Все-таки вышло у Германа вызвать во мне глухой и сильный удар сердца в груди. Немного приподнимаю подбородок и протягиваю руку в желании забрать эмкиз:
— Давай сюда.
— Покажи еще, что есть.
Так и не моргает. Зрачки расширены, будто он под кайфом.
— Зачем, — стою с протянутой рукой.
— Мне интересно, Фиса.
— Мне работать надо.
— Работай, — кивает, — а я в уголке посижу и порязглядываю твои эскизы. За два года-то, наверное, ты много их нарисовала.
Это издевка?
Я напрягаюсь. Ухмылки нет. Герман вполне себе серьезен.
— Тут у меня только часть, Гера, — отвечаю я и лезу в ящик.
Мне бы его послать с криками, но вместо этого и вываливаю на стол ворох эскизов. Герман аккуратно складывает их в стопочку.
— А остальные где? — поднимает взгляд.
— Дома, — пожимаю плечами.
В молчании смотрит друг другу в глаза. Заявился, блин, посмотреть на мои картиночки и нервы потрепать?
Или ему правда интересно?
И почему мне сейчас так важно то, что он проявил любопытство к моей работе, к которой я его в последнее время сама не подпускала.
— Слушай, ты сейчас обидишься, — тихо начинает он, а я тянусь к подушечке с булавками.
Если обижусь, дорогой, то я в тебя булавку воткну. В предплечье. В глаз не буду, потому что глаза у Германа красивые, и я не хочу, чтобы он потом как пират ходил с повязкой на глазу.
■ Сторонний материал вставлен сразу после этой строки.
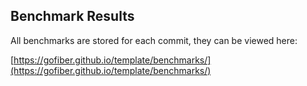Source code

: ## Benchmark Results

All benchmarks are stored for each commit, they can be viewed here:

[https://gofiber.github.io/template/benchmarks/](https://gofiber.github.io/template/benchmarks/)
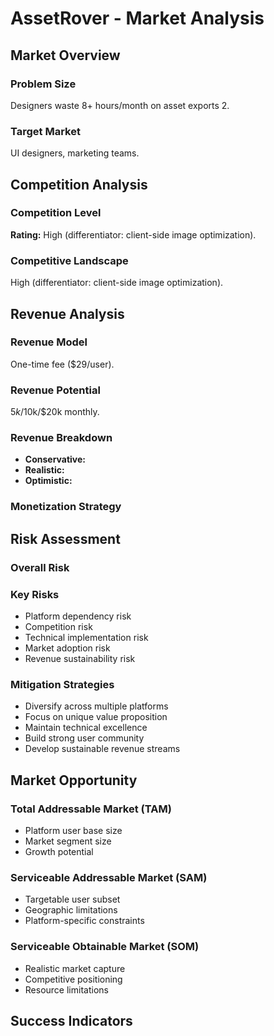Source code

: # AssetRover - Market Analysis

## Market Overview

### Problem Size
Designers waste 8+ hours/month on asset exports 2.

### Target Market
UI designers, marketing teams.

## Competition Analysis

### Competition Level
**Rating:** High (differentiator: client-side image optimization).

### Competitive Landscape
High (differentiator: client-side image optimization).

## Revenue Analysis

### Revenue Model
One-time fee ($29/user).

### Revenue Potential
$5k/$10k/$20k monthly.

### Revenue Breakdown
- **Conservative:** 
- **Realistic:** 
- **Optimistic:** 

### Monetization Strategy


## Risk Assessment

### Overall Risk


### Key Risks
- Platform dependency risk
- Competition risk
- Technical implementation risk
- Market adoption risk
- Revenue sustainability risk

### Mitigation Strategies
- Diversify across multiple platforms
- Focus on unique value proposition
- Maintain technical excellence
- Build strong user community
- Develop sustainable revenue streams

## Market Opportunity

### Total Addressable Market (TAM)
- Platform user base size
- Market segment size
- Growth potential

### Serviceable Addressable Market (SAM)
- Targetable user subset
- Geographic limitations
- Platform-specific constraints

### Serviceable Obtainable Market (SOM)
- Realistic market capture
- Competitive positioning
- Resource limitations

## Success Indicators

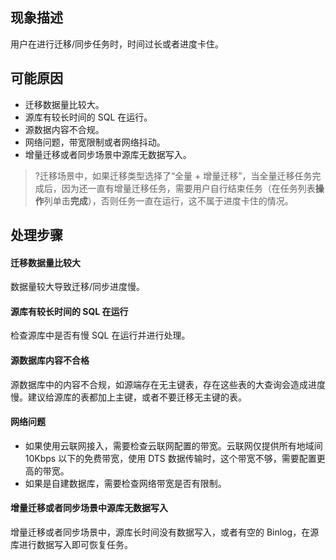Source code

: ## 现象描述
用户在进行迁移/同步任务时，时间过长或者进度卡住。 

## 可能原因
- 迁移数据量比较大。
- 源库有较长时间的 SQL 在运行。
- 源数据内容不合规。
- 网络问题，带宽限制或者网络抖动。
- 增量迁移或者同步场景中源库无数据写入。
> ?迁移场景中，如果迁移类型选择了“全量 + 增量迁移”，当全量迁移任务完成后，因为还一直有增量迁移任务，需要用户自行结束任务（在任务列表**操作**列单击**完成**），否则任务一直在运行，这不属于进度卡住的情况。

## 处理步骤
#### 迁移数据量比较大
数据量较大导致迁移/同步进度慢。

#### 源库有较长时间的 SQL 在运行
检查源库中是否有慢 SQL 在运行并进行处理。

#### 源数据库内容不合格
源数据库中的内容不合规，如源端存在无主键表，存在这些表的大查询会造成进度慢。建议给源库的表都加上主键，或者不要迁移无主键的表。

#### 网络问题
- 如果使用云联网接入，需要检查云联网配置的带宽。云联网仅提供所有地域间 10Kbps 以下的免费带宽，使用 DTS 数据传输时，这个带宽不够，需要配置更高的带宽。
- 如果是自建数据库，需要检查网络带宽是否有限制。

#### 增量迁移或者同步场景中源库无数据写入
增量迁移或者同步场景中，源库长时间没有数据写入，或者有空的 Binlog，在源库进行数据写入即可恢复任务。
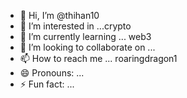 - 👋 Hi, I’m @thihan10
- 👀 I’m interested in ...crypto
- 🌱 I’m currently learning ... web3
- 💞️ I’m looking to collaborate on ...
- 📫 How to reach me ... roaringdragon1
- 😄 Pronouns: ...
- ⚡ Fun fact: ...

<!---
thihan10/thihan10 is a ✨ special ✨ repository because its `README.md` (this file) appears on your GitHub profile.
You can click the Preview link to take a look at your changes.
--->
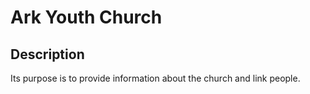 # Ark Youth Church

## Description

Its purpose is to provide information about the church and link people.
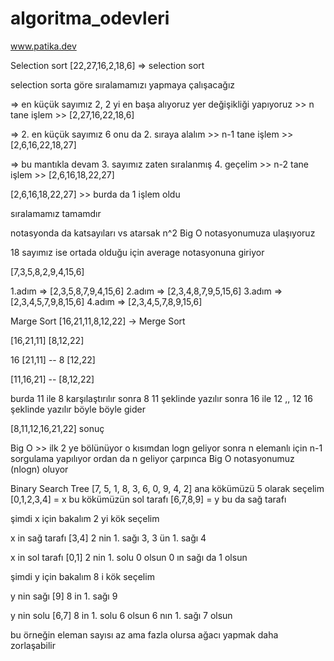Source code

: # algoritma_odevleri
www.patika.dev


Selection sort
[22,27,16,2,18,6] => selection sort

selection sorta göre sıralamamızı yapmaya çalışacağız

=> en küçük sayımız 2, 2 yi en başa alıyoruz yer değişikliği yapıyoruz >> n tane işlem >> [2,27,16,22,18,6]

=> 2. en küçük sayımız 6 onu da 2. sıraya alalım >> n-1 tane işlem >> [2,6,16,22,18,27]

=> bu mantıkla devam 3. sayımız zaten sıralanmış 4. geçelim >> n-2 tane işlem >> [2,6,16,18,22,27]

[2,6,16,18,22,27] >> burda da 1 işlem oldu

sıralamamız tamamdır

notasyonda da katsayıları vs atarsak n^2 Big O notasyonumuza ulaşıyoruz

18 sayımız ise ortada olduğu için average notasyonuna giriyor

[7,3,5,8,2,9,4,15,6]

1.adım => [2,3,5,8,7,9,4,15,6] 
2.adım => [2,3,4,8,7,9,5,15,6] 
3.adım => [2,3,4,5,7,9,8,15,6] 
4.adım => [2,3,4,5,7,8,9,15,6] 

Marge Sort
[16,21,11,8,12,22] -> Merge Sort

[16,21,11] [8,12,22]

16 [21,11] -- 8 [12,22]

[11,16,21] -- [8,12,22]

burda 11 ile 8 karşılaştırılır sonra 8 11 şeklinde yazılır sonra 16 ile 12 ,, 12 16 şeklinde yazılır böyle böyle gider

[8,11,12,16,21,22] sonuç

Big O >> ilk 2 ye bölünüyor o kısımdan logn geliyor sonra n elemanlı için n-1 sorgulama yapılıyor ordan da n geliyor çarpınca Big O notasyonumuz (nlogn) oluyor

Binary Search Tree
[7, 5, 1, 8, 3, 6, 0, 9, 4, 2] ana kökümüzü 5 olarak seçelim [0,1,2,3,4] = x bu kökümüzün sol tarafı [6,7,8,9] = y bu da sağ tarafı

şimdi x için bakalım 2 yi kök seçelim

x in sağ tarafı [3,4] 2 nin 1. sağı 3, 3 ün 1. sağı 4

x in sol tarafı [0,1] 2 nin 1. solu 0 olsun 0 ın sağı da 1 olsun

şimdi y için bakalım 8 i kök seçelim

y nin sağı [9] 8 in 1. sağı 9

y nin solu [6,7] 8 in 1. solu 6 olsun 6 nın 1. sağı 7 olsun

bu örneğin eleman sayısı az ama fazla olursa ağacı yapmak daha zorlaşabilir
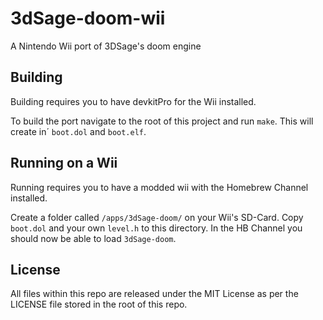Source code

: # 3dSage-doom-wii
A Nintendo Wii port of 3DSage's doom engine
## Building
Building requires you to have devkitPro for the Wii installed.

To build the port navigate to the root of this project and run `make`. This will create in´ `boot.dol` and `boot.elf`.
## Running on a Wii
Running requires you to have a modded wii with the Homebrew Channel installed.

Create a folder called `/apps/3dSage-doom/` on your Wii's SD-Card. Copy `boot.dol` and your own `level.h` to this directory. In the HB Channel you should now be able to load `3dSage-doom`.

## License
All files within this repo are released under the MIT License as per the LICENSE file stored in the root of this repo.
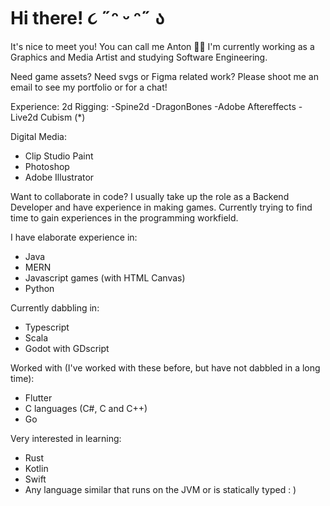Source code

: # Hi there! ૮ ˶ᵔ ᵕ ᵔ˶ ა

It's nice to meet you! You can call me Anton 🐇🦄
I'm currently working as a Graphics and Media Artist and studying Software Engineering.

Need game assets? Need svgs or Figma related work? Please shoot me an email to see my portfolio or for a chat!

Experience: 
2d Rigging: 
-Spine2d
-DragonBones
-Adobe Aftereffects
-Live2d Cubism (*)

Digital Media: 
- Clip Studio Paint
- Photoshop
- Adobe Illustrator


Want to collaborate in code? I usually take up the role as a Backend Developer and have experience in making games. 
Currently trying to find time to gain experiences in the programming workfield. 

I have elaborate experience in: 
- Java
- MERN
- Javascript games (with HTML Canvas)
- Python 

Currently dabbling in:
- Typescript
- Scala
- Godot with GDscript

Worked with (I've worked with these before, but have not dabbled in a long time): 
- Flutter
- C languages (C#, C and C++)
- Go

Very interested in learning: 
- Rust
- Kotlin
- Swift
- Any language similar that runs on the JVM or is statically typed : )
  
  
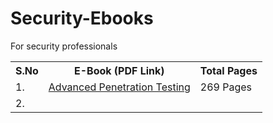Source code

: # Security-Ebooks

For security professionals 

<table width="100%" class="table">
<tr>
<th>S.No</th>
<th>E-Book (PDF Link)</th>
<th>Total Pages</th>
</tr>
<tr><td>1.</td><td><a target="_blank" href="https://mega.nz/file/abI2jbxA#rLmfn-cda99y9VF9NaV53xQEzIY_wHVtyRodLU-qKyg">Advanced Penetration Testing</a></td><td>269 Pages</td></tr>
<tr><td>2.</td><td><a target="_blank" 
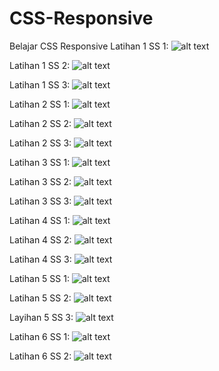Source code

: # CSS-Responsive
Belajar CSS Responsive
Latihan 1 SS 1:
![alt text](https://github.com/Dhimas46/CSS-Responsive/blob/master/SS%20Latihan%201/1.JPG)

Latihan 1 SS 2:
![alt text](https://github.com/Dhimas46/CSS-Responsive/blob/master/SS%20Latihan%201/2.JPG)

Latihan 1 SS 3:
![alt text](https://github.com/Dhimas46/CSS-Responsive/blob/master/SS%20Latihan%201/3.JPG)

Latihan 2 SS 1:
![alt text](https://github.com/Dhimas46/CSS-Responsive/blob/master/SS%20Latihan%202/1.JPG)

Latihan 2 SS 2:
![alt text](https://github.com/Dhimas46/CSS-Responsive/blob/master/SS%20Latihan%202/2.JPG)

Latihan 2 SS 3:
![alt text](https://github.com/Dhimas46/CSS-Responsive/blob/master/SS%20Latihan%202/3.JPG)

Latihan 3 SS 1:
![alt text](https://github.com/Dhimas46/CSS-Responsive/blob/master/SS%20Latihan%203/1.JPG)

Latihan 3 SS 2:
![alt text](https://github.com/Dhimas46/CSS-Responsive/blob/master/SS%20Latihan%203/2.JPG)

Latihan 3 SS 3:
![alt text](https://github.com/Dhimas46/CSS-Responsive/blob/master/SS%20Latihan%203/3.JPG)

Latihan 4 SS 1:
![alt text](https://github.com/Dhimas46/CSS-Responsive/blob/master/SS%20Latihan%204/1.JPG)

Latihan 4 SS 2:
![alt text](https://github.com/Dhimas46/CSS-Responsive/blob/master/SS%20Latihan%204/2.JPG)

Latihan 4 SS 3:
![alt text](https://github.com/Dhimas46/CSS-Responsive/blob/master/SS%20Latihan%204/3.JPG)

Latihan 5 SS 1:
![alt text](https://github.com/Dhimas46/CSS-Responsive/blob/master/SS%20Latihan%205/1.JPG)

Latihan 5 SS 2:
![alt text](https://github.com/Dhimas46/CSS-Responsive/blob/master/SS%20Latihan%205/2.JPG)

Layihan 5 SS 3:
![alt text](https://github.com/Dhimas46/CSS-Responsive/blob/master/SS%20Latihan%205/3.JPG)

Latihan 6 SS 1:
![alt text](https://github.com/Dhimas46/CSS-Responsive/blob/master/SS%20Latihan%206/1.JPG)

Latihan 6 SS 2:
![alt text](https://github.com/Dhimas46/CSS-Responsive/blob/master/SS%20Latihan%206/3.JPG)
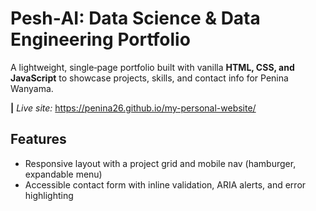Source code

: # Pesh‑AI: Data Science & Data Engineering Portfolio

<p>A lightweight, single‑page portfolio built with vanilla <strong>HTML, CSS, and JavaScript</strong> to showcase projects, skills, and contact info for Penina Wanyama.</p>

<span><strong>|</strong></span> <em>Live site:</em> https://penina26.github.io/my-personal-website/ <br>

## Features
<ul>
    <li>Responsive layout with a project grid and mobile nav (hamburger, expandable menu)</li>
    <li>Accessible contact form with inline validation, ARIA alerts, and error highlighting</li>
</ul>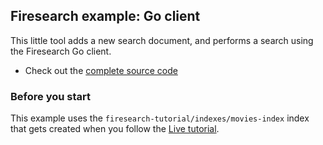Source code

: ## Firesearch example: Go client

This little tool adds a new search document, and performs a search using the
Firesearch Go client.

* Check out the [complete source code](https://github.com/pacedotdev/firesearch-sdk/blob/main/examples/go-client/main.go)

### Before you start

This example uses the `firesearch-tutorial/indexes/movies-index` index that gets created when you follow the [Live tutorial](https://firesearch.dev/docs/tutorial).
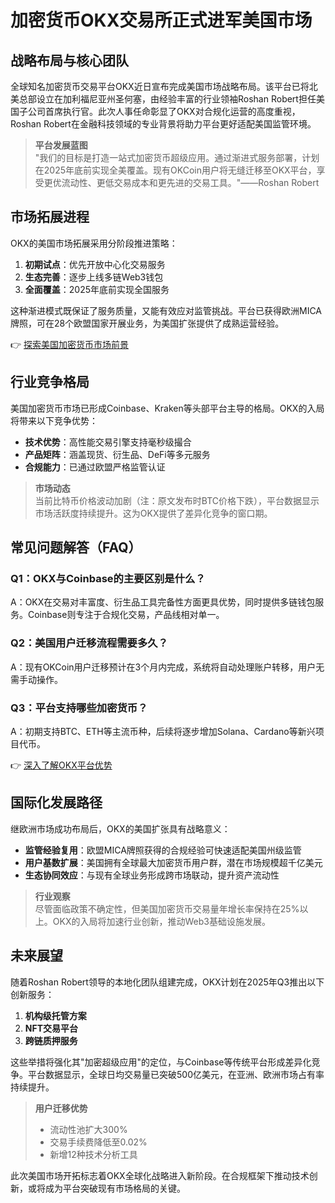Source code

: # 加密货币OKX交易所正式进军美国市场

## 战略布局与核心团队

全球知名加密货币交易平台OKX近日宣布完成美国市场战略布局。该平台已将北美总部设立在加利福尼亚州圣何塞，由经验丰富的行业领袖Roshan Robert担任美国子公司首席执行官。此次人事任命彰显了OKX对合规化运营的高度重视，Roshan Robert在金融科技领域的专业背景将助力平台更好适配美国监管环境。

> **平台发展蓝图**  
> "我们的目标是打造一站式加密货币超级应用。通过渐进式服务部署，计划在2025年底前实现全美覆盖。现有OKCoin用户将无缝迁移至OKX平台，享受更优流动性、更低交易成本和更先进的交易工具。"——Roshan Robert

## 市场拓展进程

OKX的美国市场拓展采用分阶段推进策略：
1. **初期试点**：优先开放中心化交易服务
2. **生态完善**：逐步上线多链Web3钱包
3. **全面覆盖**：2025年底前实现全国服务

这种渐进模式既保证了服务质量，又能有效应对监管挑战。平台已获得欧洲MICA牌照，可在28个欧盟国家开展业务，为美国扩张提供了成熟运营经验。

👉 [探索美国加密货币市场前景](https://bit.ly/okx_welcome)

## 行业竞争格局

美国加密货币市场已形成Coinbase、Kraken等头部平台主导的格局。OKX的入局将带来以下竞争优势：
- **技术优势**：高性能交易引擎支持毫秒级撮合
- **产品矩阵**：涵盖现货、衍生品、DeFi等多元服务
- **合规能力**：已通过欧盟严格监管认证

> **市场动态**  
> 当前比特币价格波动加剧（注：原文发布时BTC价格下跌），平台数据显示市场活跃度持续提升。这为OKX提供了差异化竞争的窗口期。

## 常见问题解答（FAQ）

### Q1：OKX与Coinbase的主要区别是什么？
A：OKX在交易对丰富度、衍生品工具完备性方面更具优势，同时提供多链钱包服务。Coinbase则专注于合规化交易，产品线相对单一。

### Q2：美国用户迁移流程需要多久？
A：现有OKCoin用户迁移预计在3个月内完成，系统将自动处理账户转移，用户无需手动操作。

### Q3：平台支持哪些加密货币？
A：初期支持BTC、ETH等主流币种，后续将逐步增加Solana、Cardano等新兴项目代币。

👉 [深入了解OKX平台优势](https://bit.ly/okx_welcome)

## 国际化发展路径

继欧洲市场成功布局后，OKX的美国扩张具有战略意义：
- **监管经验复用**：欧盟MICA牌照获得的合规经验可快速适配美国州级监管
- **用户基数扩展**：美国拥有全球最大加密货币用户群，潜在市场规模超千亿美元
- **生态协同效应**：与现有全球业务形成跨市场联动，提升资产流动性

> **行业观察**  
> 尽管面临政策不确定性，但美国加密货币交易量年增长率保持在25%以上。OKX的入局将加速行业创新，推动Web3基础设施发展。

## 未来展望

随着Roshan Robert领导的本地化团队组建完成，OKX计划在2025年Q3推出以下创新服务：
1. **机构级托管方案**
2. **NFT交易平台**
3. **跨链质押服务**

这些举措将强化其"加密超级应用"的定位，与Coinbase等传统平台形成差异化竞争。平台数据显示，全球日均交易量已突破500亿美元，在亚洲、欧洲市场占有率持续提升。

> **用户迁移优势**  
> - 流动性池扩大300%
> - 交易手续费降低至0.02%
> - 新增12种技术分析工具

此次美国市场开拓标志着OKX全球化战略进入新阶段。在合规框架下推动技术创新，或将成为平台突破现有市场格局的关键。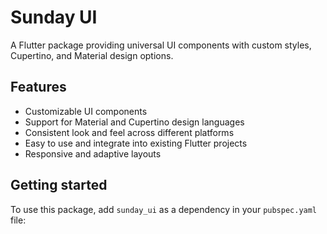 # Sunday UI

A Flutter package providing universal UI components with custom styles, Cupertino, and Material design options.

## Features

- Customizable UI components
- Support for Material and Cupertino design languages
- Consistent look and feel across different platforms
- Easy to use and integrate into existing Flutter projects
- Responsive and adaptive layouts

## Getting started

To use this package, add `sunday_ui` as a dependency in your `pubspec.yaml` file:
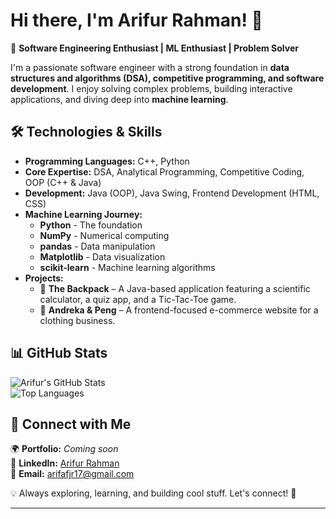 

<!--
**arifur30/arifur30** is a ✨ _special_ ✨ repository because its `README.md` (this file) appears on your GitHub profile.

Here are some ideas to get you started:

- 🔭 I’m currently working on ...
- 🌱 I’m currently learning ...
- 👯 I’m looking to collaborate on ...
- 🤔 I’m looking for help with ...
- 💬 Ask me about ...
- 📫 How to reach me: ...
- 😄 Pronouns: ...
- ⚡ Fun fact: ...
-->


# Hi there, I'm Arifur Rahman! 👋  

🚀 **Software Engineering Enthusiast | ML Enthusiast | Problem Solver**  

I'm a passionate software engineer with a strong foundation in **data structures and algorithms (DSA), competitive programming, and software development**. I enjoy solving complex problems, building interactive applications, and diving deep into **machine learning**.  

## 🛠️ Technologies & Skills  

- **Programming Languages:** C++, Python  
- **Core Expertise:** DSA, Analytical Programming, Competitive Coding, OOP (C++ & Java)  
- **Development:** Java (OOP), Java Swing, Frontend Development (HTML, CSS)  
- **Machine Learning Journey:**  
  - **Python** - The foundation  
  - **NumPy** - Numerical computing  
  - **pandas** - Data manipulation  
  - **Matplotlib** - Data visualization  
  - **scikit-learn** - Machine learning algorithms  
- **Projects:**  
  - 📌 **The Backpack** – A Java-based application featuring a scientific calculator, a quiz app, and a Tic-Tac-Toe game.  
  - 📌 **Andreka & Peng** – A frontend-focused e-commerce website for a clothing business.  

 ## 📊 GitHub Stats  

![Arifur's GitHub Stats](https://github-readme-stats.vercel.app/api?username=arifur30&show_icons=true&theme=radical)  
![Top Languages](https://github-readme-stats.vercel.app/api/top-langs/?username=arifur30&layout=compact&theme=radical)  

## 📌 Connect with Me  

🌍 **Portfolio:** _Coming soon_  
💼 **LinkedIn:** [Arifur Rahman](https://www.linkedin.com/in/arifur-rahman-arif30/)  
📧 **Email:** arifafjr17@gmail.com  

💡 Always exploring, learning, and building cool stuff. Let's connect! 🚀  

---

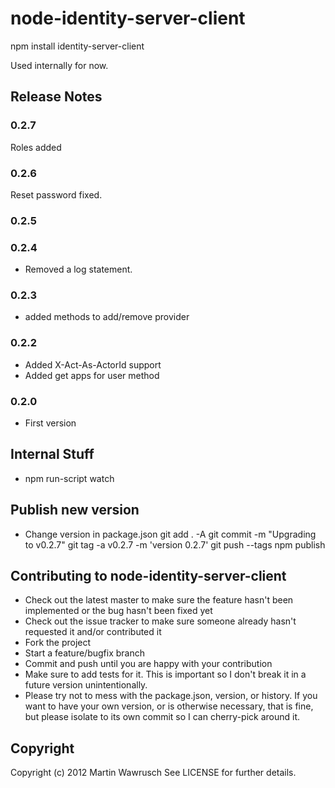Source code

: node-identity-server-client
===========================

npm install identity-server-client

Used internally for now. 

## Release Notes

### 0.2.7
Roles added

### 0.2.6
Reset password fixed.

### 0.2.5
### 0.2.4
* Removed a log statement.

### 0.2.3
* added methods to add/remove provider

### 0.2.2
* Added X-Act-As-ActorId support
* Added get apps for user method

### 0.2.0

* First version

## Internal Stuff

* npm run-script watch

## Publish new version

* Change version in package.json
git add . -A
git commit -m "Upgrading to v0.2.7"
git tag -a v0.2.7 -m 'version 0.2.7'
git push --tags
npm publish

## Contributing to node-identity-server-client
 
* Check out the latest master to make sure the feature hasn't been implemented or the bug hasn't been fixed yet
* Check out the issue tracker to make sure someone already hasn't requested it and/or contributed it
* Fork the project
* Start a feature/bugfix branch
* Commit and push until you are happy with your contribution
* Make sure to add tests for it. This is important so I don't break it in a future version unintentionally.
* Please try not to mess with the package.json, version, or history. If you want to have your own version, or is otherwise necessary, that is fine, but please isolate to its own commit so I can cherry-pick around it.

## Copyright

Copyright (c) 2012 Martin Wawrusch See LICENSE for
further details.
Хотя… ему бы пошло.
— У тебя полный бардак в эскизах, Фиса, — Герман вздыхает. — Ты как их хранишь?
— Как хочу, так и храню, — пальцы замирают на булавками.
— А как ты находишь то, что тебе нужно?
Я не признаюсь ему, что часть эскизов я обычно теряю и потом мне приходится по памяти их восстанавливать. Конечно, это раздражает, но как есть.
Часть старых эскизов вообще пропали.
— Ты мне решил лекцию прочитать о том, как важен порядок? — фыркаю. — Я и так знаю, Гера, это лекцию наизусть. Я Борису ее вечно читаю.
— И как? Слушает? — поднимает стопку эскизов.
— Когда накричу.
— Я на тебя не буду кричать.
У меня рука вздрагивает от шепота Германа, и по спин прокатывается волна жара. Растет напряжение, но это совсем не агрессия.
— Ты же мне не отец, чтобы на меня кричать…
— Но я бы тобой покомандовал, — обнажает зубы в хищной улыбке, — и… — делает паузу и через долгую секунду, — с удовольствием отшлепал бы.
Опять тишина, которая, кажется, аж искрит тонкими электрическими разрядами, что вырываются из нас.
Радует, что между мной и Германом сейчас широкий раскройный стол, который мешает моему бывшему мужу кинуться на меня с поцелуями.
Хотя…
Похоже, Герману нравится эта игра с пошлыми намеками и моими красными щеками.
— Отшлепал бы? — переспрашиваю я и кусаю Германа. — А Диану ты шлепал, м?
Это все из-за страха.
Я боюсь подпустить Германа к себе близко, потому что не хочу вновь получить от него удар.
— С Дианой мы разошлись, — зрачки сужаются. Кажется, я сбила игривый настрой. — Нет Дианы.
— Как и Алиночки, да? — я добьюсь того, чтобы он сейчас психанул и ушел.
Но Герман не психует. Я не вижу в глазах привычного для него гнева, который вспыхивал раньше, когда я поднимала вопрос его измены.
Не отводит взгляда, а во мне нарастает желание сбежать. Опять.
Зря я начала это все.
— Мы с тобой уже выяснили, что у нас все пошло в какой-то момент по одному месту, Фиса, — Герман вздыхает.
— Да и пришли к тому, что я оказалась виноватой в твоих гулянках…
— Прекрати, — тихо, но уверенно командует Герман, разворачивается и шагает к стулу в углу комнату.
Садится и неторопливо перебирает мои эскизы.
Я не поняла.
Меня сейчас заткнули, и разговор закончили? Начинаю закипать. Вот этому человеку, который отказывается поднимать сложные вопросы, давать второй шанс?
— Переосмысление некоторых вещей приходит только со временем, — поднимает на меня взгляд. — И любить, оказывается, мы тоже на протяжении всей жизни учимся. Я любил тебя неправильно, Фиса.
У меня сердечко вздрагивает от его тихого голоса.
— Я не верю в то, что ты меня не любила, — взгляд его становится нежным, — любила. Просто я потом решил поконкурировать с другой с твоей страстью, — обводит глазами комнату и вновь смотрит на меня.
— И я выбрала не тебя, — у меня голос срывается в тоскливую хрипотцу.
— Все это и есть ты, Фиса, — он поднимает стопку с эскизами.
У меня на глазах выступают слезы, и я сглатываю ком в горле. Я сейчас разрыдаюсь, будто Герман правда коснулся истины.
— Я уважал твое творчество, терпел, принимал его, но не любил, — вздыхает. — То есть часть тебя я не любил.